It’s not often I am shocked but this week there was an exception. A colleague excitedly emailed to say I was on Wikipedia. Now, I have used Wikipedia plenty of times before. I find it a very useful reference tool for everything from who played Dumbledore in the Harry Potter films, to explanations of complicated jargon. I also know that anyone can contribute to it. I had no idea I was on it though.
I am not one of those people who periodically Googles themselves to find out what is on the internet about them. Lots of people do though I am told. (Do you?!) Wikipedia is something different though. In my opinion it is seen much more as a serious reference guide, albeit with a hugely diverse subject range.

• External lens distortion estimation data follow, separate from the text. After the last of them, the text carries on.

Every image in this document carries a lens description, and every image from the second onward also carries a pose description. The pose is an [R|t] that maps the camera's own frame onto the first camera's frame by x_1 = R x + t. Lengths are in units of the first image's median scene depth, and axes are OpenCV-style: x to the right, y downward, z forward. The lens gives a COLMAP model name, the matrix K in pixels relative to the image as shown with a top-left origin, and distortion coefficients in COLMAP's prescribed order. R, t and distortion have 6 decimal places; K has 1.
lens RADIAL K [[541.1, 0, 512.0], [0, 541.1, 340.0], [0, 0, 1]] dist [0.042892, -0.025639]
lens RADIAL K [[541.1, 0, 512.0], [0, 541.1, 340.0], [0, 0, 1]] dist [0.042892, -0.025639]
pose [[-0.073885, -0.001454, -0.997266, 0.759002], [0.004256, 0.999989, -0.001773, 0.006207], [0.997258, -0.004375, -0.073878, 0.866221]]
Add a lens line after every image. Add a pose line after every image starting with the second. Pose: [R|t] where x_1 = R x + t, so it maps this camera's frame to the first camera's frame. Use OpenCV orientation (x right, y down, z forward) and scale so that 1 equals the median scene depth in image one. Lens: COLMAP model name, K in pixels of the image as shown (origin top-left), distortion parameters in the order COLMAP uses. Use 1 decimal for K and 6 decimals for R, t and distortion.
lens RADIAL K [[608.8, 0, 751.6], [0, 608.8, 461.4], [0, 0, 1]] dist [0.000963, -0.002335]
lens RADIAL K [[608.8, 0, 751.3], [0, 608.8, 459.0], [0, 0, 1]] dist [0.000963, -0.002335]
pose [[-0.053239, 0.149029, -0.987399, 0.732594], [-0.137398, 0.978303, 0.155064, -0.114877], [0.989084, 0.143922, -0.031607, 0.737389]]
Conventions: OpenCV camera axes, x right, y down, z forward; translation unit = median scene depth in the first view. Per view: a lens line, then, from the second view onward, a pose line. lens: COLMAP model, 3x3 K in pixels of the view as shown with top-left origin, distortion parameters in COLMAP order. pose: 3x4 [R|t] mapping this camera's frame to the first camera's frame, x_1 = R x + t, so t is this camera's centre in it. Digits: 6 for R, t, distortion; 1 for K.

My name came up on the entry for virtual law firms. Apparently, according to the entry, I was the first person to set up a virtual law firm. Does that make me something of a Godfather? Or maybe Vodfather?
The entry intro says this:
The term “virtual law firm” originally was used to refer to a group of lawyers with diverse expertise that are banded together through technological means to provide a suite of services to its clients. The first recorded virtual law firm was “Woolley & Co” set up in 1996 in England by Andrew Woolley. The term became better used from 2004. Virtual law firms are also often referred to as “Law Firm 2.0”. The concept has now spread globally and is finding favour with clients seeking better service and value.
The entry goes on to define a virtual law firm as having a stable core of lawyers, collaborative relationships with other related professionals, is “glued together” by computer and telecommunications systems, and it expands with personnel as needed.
You can read the whole page here.
It is very satisfying to think that I might have started some sort of global trend, but the most gratifying thing is that the entry has picked up on the customer service angle, which is where all good law firms should focus. Good service and expert, informed advice. Now more than ever, in the difficult economic climate, offering world class customer service is what will help set us apart from the masses of family law firms out there.
It is no longer enough just to be qualified to take someone through the legal aspects of a divorce process. A family law expert must offer advice and guidance on a raft of related topics, pointing clients at related professionals where necessary, offering appointments schedules around an individual’s busy life, and using email to speed up document swapping. Websites must be a mine of information, as well as a shop window and include detail on transparent pricing.
The virtual law firm model seems ideally suited to offering this level of service. Hopefully our elevation to Wikipedia Godfather status will help spread the word further and encourage other legal institutions to reassess how they deliver their services.
And in case anyone was wondering, Richard Harris and Michael Gambon have both played Dumbledore.